Throughout the month of September, all 52 Kneaders locations throughout the Western region will be selling elephant-shaped sugar cookies. One-hundred percent of the sales will go toward Schiffman's research. This funding is important because the National Cancer Institute spends 96 percent of its research on adult cancers.
"Our grandson was diagnosed with Hodgkin's lymphoma at the age of 13. Raising awareness to the increased need for pediatric cancer funding hits extremely close to home," says Colleen Worthington, co-founder of Kneaders. "We believe it's important to kick-start a conversation around this gap and are proud to do so with the support of HCI and Dr. Schiffman."
According to Schiffman, elephants have 100 times as many cells as people. Therefore, they should be 100 times more likely to have a cell slip into a cancerous state and trigger the disease over their long life span of 50 to 70 years. He has found that the secret may lie in the number of the tumor suppressor gene – TP53 – found in elephant DNA. Elephants have 40 copies of this gene; humans only have two. Through this research, Schiffman and his team are working to transfer what they've discovered with elephants, to humans, eventually preventing childhood cancers.
"I was diagnosed with Hodgkin's lymphoma as a child," says Dr. Schiffman. "I know not only what it's like to be a child facing something that doesn't seem fair or right, but also the worry and angst of a parent given my current role as a doctor. This campaign may seem like a small gesture, but it's a step forward to the thousands of families each year who are informed their child may have cancer."
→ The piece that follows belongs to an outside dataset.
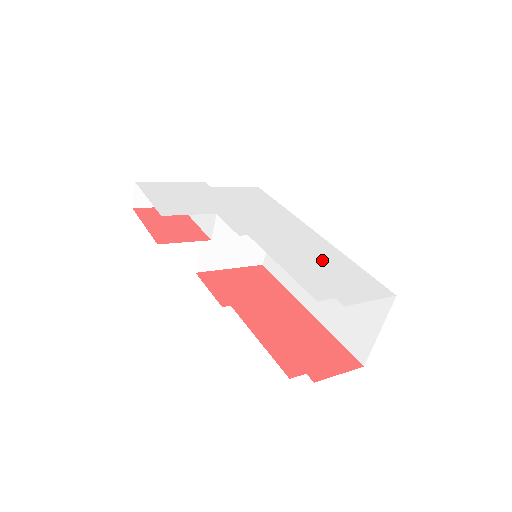
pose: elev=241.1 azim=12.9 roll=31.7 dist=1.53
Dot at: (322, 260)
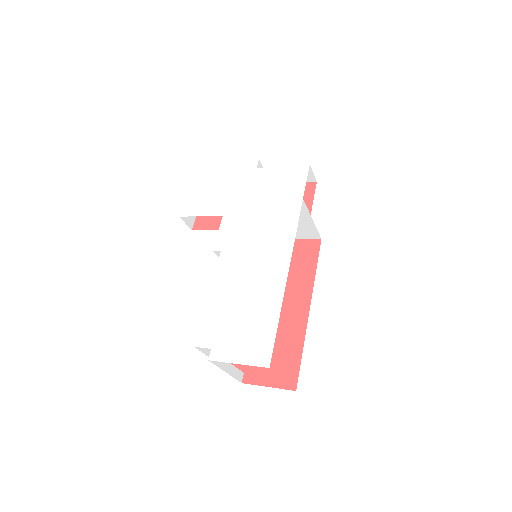
Dot at: (251, 299)
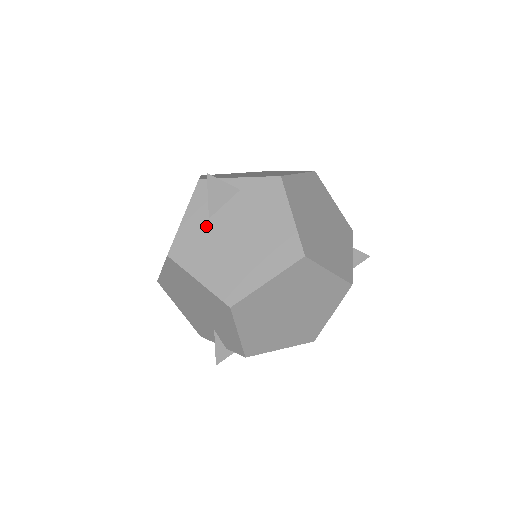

Members of the public can show their support for this campaign in three ways. The elephant-shaped sugar cookie will be available at all Kneaders locations for in-store purchases. Customers will also be invited to make donations by rounding up their total purchase to the nearest dollar amount or adding a specified dollar amount to their purchase. Lastly, customers may donate online at www.kneaders.com/fightcancer.
The Huntsman Institute and Kneaders hope to raise more than $50,000 throughout the month of September.